I've tried this, but the files are not expired on the server (no Expiring ---> message in the dsmsched.log). The unexpected or unpleasant side effects that I am referring to are actually expiring the files on the server - maybe people didn't expect this to work this way? Principle of least astonishment? Should I expect to see expiring messages or a change in the number of files expired (when I run the incremental manually)? When I change the dsm.opt and run either the scheduled incremental or a manual incremental, run the server expiration, then check from the client, the files I want to get rid of are still there, both active and inactive versions.

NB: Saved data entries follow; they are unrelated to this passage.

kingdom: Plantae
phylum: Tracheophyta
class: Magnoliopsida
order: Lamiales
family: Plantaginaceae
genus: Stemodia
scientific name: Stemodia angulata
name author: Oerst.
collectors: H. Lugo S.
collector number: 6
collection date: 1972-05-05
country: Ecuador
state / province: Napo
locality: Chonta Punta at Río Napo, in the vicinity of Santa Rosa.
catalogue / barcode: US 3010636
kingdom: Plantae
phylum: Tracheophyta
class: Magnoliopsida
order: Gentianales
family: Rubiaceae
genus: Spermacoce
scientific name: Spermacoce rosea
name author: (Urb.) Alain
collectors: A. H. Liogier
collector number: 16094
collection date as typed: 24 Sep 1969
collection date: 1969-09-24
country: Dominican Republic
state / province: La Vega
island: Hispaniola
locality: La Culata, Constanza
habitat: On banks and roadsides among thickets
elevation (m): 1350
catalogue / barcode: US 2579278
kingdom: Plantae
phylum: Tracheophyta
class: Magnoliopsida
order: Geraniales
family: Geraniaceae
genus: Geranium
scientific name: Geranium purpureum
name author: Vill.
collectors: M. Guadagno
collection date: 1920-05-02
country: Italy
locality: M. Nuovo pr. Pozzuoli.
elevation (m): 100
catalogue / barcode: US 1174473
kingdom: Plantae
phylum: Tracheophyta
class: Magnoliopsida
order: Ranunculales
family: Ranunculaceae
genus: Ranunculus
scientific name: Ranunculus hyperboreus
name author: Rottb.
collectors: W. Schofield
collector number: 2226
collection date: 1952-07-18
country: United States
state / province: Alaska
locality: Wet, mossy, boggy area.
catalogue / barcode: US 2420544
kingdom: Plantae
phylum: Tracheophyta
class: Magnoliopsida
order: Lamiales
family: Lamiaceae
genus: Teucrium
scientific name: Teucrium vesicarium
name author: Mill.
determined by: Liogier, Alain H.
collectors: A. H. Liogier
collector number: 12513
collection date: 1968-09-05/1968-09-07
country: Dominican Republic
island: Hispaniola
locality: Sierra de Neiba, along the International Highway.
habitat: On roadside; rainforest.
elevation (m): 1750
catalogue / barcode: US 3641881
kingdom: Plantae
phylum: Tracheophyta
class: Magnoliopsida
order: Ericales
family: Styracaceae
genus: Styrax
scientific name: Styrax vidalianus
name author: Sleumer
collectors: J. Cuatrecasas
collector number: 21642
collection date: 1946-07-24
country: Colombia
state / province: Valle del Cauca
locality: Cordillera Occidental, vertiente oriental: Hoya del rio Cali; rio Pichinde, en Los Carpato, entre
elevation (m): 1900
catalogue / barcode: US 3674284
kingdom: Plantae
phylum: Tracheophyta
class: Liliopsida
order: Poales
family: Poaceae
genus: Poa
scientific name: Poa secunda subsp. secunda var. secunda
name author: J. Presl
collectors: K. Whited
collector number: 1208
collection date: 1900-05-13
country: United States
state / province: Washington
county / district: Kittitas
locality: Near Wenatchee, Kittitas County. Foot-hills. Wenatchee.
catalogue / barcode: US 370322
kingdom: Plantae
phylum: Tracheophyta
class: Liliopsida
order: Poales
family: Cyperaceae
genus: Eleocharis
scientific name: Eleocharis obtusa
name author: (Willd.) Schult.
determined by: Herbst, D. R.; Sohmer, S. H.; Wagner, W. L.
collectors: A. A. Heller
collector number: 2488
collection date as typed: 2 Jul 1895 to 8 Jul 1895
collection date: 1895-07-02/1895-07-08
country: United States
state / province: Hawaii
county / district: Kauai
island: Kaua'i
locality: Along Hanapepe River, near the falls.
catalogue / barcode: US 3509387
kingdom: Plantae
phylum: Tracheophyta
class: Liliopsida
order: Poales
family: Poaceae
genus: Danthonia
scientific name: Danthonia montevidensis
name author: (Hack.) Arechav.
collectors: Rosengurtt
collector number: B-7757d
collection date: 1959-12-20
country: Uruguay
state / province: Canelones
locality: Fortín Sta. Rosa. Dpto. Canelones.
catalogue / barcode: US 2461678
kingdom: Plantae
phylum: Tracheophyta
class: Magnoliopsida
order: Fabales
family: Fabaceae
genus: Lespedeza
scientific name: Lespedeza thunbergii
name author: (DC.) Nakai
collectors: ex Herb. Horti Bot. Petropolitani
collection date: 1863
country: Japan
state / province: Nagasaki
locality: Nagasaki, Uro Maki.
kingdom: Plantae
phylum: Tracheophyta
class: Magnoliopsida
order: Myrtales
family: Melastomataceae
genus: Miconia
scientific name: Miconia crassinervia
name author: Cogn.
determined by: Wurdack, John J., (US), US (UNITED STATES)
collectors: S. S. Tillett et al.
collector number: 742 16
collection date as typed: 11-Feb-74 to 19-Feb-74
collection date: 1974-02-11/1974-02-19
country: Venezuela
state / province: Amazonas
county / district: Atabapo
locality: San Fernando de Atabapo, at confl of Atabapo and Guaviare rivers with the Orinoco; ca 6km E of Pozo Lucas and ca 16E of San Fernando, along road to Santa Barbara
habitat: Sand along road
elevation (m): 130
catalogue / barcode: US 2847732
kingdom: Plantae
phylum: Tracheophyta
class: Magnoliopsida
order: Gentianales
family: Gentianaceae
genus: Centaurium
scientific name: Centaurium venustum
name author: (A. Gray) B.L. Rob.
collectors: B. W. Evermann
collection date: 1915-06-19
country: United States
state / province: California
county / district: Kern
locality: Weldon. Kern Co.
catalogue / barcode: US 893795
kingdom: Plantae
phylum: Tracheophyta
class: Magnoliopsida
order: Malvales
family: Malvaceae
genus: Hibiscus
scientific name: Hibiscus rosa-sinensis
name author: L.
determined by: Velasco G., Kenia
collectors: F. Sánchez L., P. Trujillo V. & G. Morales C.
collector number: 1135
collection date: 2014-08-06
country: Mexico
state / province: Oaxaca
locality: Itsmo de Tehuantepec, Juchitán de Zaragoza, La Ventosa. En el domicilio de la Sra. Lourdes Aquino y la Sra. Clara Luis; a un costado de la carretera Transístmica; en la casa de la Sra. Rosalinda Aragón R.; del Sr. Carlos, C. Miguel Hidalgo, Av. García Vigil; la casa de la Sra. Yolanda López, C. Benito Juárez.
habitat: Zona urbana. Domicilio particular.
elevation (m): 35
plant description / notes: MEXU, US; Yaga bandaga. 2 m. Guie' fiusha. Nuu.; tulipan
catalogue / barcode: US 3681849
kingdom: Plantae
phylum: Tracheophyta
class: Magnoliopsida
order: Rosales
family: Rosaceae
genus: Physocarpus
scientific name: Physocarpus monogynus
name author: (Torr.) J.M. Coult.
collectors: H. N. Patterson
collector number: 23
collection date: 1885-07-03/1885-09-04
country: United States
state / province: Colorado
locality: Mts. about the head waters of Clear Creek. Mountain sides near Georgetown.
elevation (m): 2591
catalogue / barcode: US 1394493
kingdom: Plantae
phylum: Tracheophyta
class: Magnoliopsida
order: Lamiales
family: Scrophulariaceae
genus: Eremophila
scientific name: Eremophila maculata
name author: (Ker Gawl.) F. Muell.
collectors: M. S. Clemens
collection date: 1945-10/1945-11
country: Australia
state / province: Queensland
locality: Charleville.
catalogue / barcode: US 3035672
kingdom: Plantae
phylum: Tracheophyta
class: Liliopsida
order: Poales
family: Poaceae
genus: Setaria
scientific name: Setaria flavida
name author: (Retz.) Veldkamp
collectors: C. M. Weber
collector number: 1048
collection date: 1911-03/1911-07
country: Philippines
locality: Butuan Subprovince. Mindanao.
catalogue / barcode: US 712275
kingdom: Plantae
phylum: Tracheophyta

I don't have a problem with excluding a directory. My problem is getting the files to expire on the server after I have excluded the directory. I want to be able to modify the client dsm.opt file (or in our case, put these statements in a client option set) to implement our new policy, and then run an expire command on each client to force the expiration of the files on the server that aren't part of the new policy.
I can do this if I specify each and every directory and subdirectory on the client, but this could run into the thousands and would be different on each computer. I need the client expire command to support directory wildcards or recognize the -subir=yes option. Maybe the exclude on the client should force the expiration of those files on the server?
Andrew Raibeck wrote:
Gretchen, I don't understand the following:
Prior to the v4.2 client, you could simply exclude the files on the client side and the files would be expired. This probably led to unpleasant/unexpected results, so this doesn't work anymore and the client expire was introduced.
What unpleasant/unexpected results are you referring to? If no longer wish to back up files in c:\junk and it's subdirectories, then I don't see why using EXCLUDE.DIR wouldn't work. You could use a client options set to do this.